__DATA FOR ANALYSIS__.
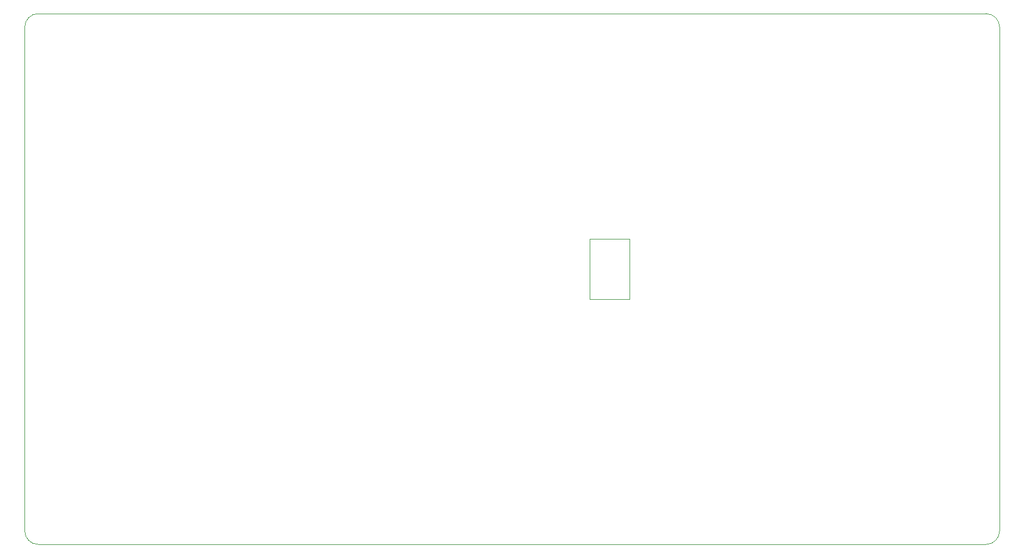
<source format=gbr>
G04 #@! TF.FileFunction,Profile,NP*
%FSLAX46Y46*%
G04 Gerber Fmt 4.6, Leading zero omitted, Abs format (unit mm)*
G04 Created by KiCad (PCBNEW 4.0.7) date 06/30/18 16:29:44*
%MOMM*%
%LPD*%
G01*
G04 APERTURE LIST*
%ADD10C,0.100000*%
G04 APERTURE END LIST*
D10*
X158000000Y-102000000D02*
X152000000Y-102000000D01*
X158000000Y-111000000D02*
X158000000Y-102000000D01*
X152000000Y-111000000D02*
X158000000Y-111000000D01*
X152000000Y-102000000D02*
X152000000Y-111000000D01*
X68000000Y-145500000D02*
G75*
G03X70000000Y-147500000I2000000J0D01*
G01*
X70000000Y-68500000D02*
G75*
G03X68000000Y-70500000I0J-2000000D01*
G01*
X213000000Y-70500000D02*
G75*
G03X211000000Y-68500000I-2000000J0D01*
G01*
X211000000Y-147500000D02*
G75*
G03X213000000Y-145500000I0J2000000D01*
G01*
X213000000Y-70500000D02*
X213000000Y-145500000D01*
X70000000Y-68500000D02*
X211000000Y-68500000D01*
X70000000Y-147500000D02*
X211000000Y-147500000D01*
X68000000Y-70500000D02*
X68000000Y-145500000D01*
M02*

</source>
* * *
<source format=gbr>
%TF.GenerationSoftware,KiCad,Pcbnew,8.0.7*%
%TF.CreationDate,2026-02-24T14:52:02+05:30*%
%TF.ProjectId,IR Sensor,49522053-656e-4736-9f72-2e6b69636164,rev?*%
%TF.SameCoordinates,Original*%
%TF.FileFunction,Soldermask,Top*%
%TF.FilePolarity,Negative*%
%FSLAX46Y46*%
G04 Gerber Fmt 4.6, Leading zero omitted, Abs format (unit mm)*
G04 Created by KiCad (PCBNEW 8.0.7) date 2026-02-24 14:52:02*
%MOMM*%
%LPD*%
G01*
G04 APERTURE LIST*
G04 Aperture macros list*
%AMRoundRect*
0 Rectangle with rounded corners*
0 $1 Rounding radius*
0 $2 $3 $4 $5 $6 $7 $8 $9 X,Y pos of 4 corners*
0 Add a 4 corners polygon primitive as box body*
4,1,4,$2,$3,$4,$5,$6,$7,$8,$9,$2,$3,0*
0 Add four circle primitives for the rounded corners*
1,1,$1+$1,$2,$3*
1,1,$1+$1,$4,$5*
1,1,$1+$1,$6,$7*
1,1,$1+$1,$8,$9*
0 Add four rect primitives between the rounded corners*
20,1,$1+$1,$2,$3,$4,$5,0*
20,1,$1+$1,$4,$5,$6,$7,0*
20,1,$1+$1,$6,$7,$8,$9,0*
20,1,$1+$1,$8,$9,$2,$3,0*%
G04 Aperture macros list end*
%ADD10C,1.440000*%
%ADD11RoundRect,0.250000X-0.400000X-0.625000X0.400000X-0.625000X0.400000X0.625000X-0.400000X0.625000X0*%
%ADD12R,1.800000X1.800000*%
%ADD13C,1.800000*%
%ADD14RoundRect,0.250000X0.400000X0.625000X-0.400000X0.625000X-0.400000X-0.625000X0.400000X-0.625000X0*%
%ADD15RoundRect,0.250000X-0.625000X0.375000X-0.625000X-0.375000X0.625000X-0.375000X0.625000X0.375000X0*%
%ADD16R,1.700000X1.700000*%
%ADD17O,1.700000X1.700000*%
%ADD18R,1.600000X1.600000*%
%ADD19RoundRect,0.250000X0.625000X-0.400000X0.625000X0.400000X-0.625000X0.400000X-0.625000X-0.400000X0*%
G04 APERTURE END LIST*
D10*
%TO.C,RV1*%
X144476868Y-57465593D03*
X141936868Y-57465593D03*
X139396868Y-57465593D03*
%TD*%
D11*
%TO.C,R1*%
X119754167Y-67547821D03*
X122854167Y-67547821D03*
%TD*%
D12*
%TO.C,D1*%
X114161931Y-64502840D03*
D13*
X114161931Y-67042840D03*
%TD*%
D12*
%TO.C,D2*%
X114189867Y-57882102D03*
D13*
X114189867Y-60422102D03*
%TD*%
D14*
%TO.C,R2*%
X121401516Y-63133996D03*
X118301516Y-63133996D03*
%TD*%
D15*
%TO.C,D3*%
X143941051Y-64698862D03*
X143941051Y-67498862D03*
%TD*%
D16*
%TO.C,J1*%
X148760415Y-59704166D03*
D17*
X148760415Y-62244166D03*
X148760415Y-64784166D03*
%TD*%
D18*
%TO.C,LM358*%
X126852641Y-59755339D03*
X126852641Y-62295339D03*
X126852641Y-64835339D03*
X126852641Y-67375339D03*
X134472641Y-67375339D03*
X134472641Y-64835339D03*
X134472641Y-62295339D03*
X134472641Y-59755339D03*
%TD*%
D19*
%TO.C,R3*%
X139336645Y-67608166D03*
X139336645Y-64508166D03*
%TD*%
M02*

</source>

__WHAT TO PRODUCE__. What lines in the material include the string "rounded"? Pull each one out.

__RESPONSE FOR THIS EXERCISE__.
0 Rectangle with rounded corners*
0 Add four circle primitives for the rounded corners*
0 Add four rect primitives between the rounded corners*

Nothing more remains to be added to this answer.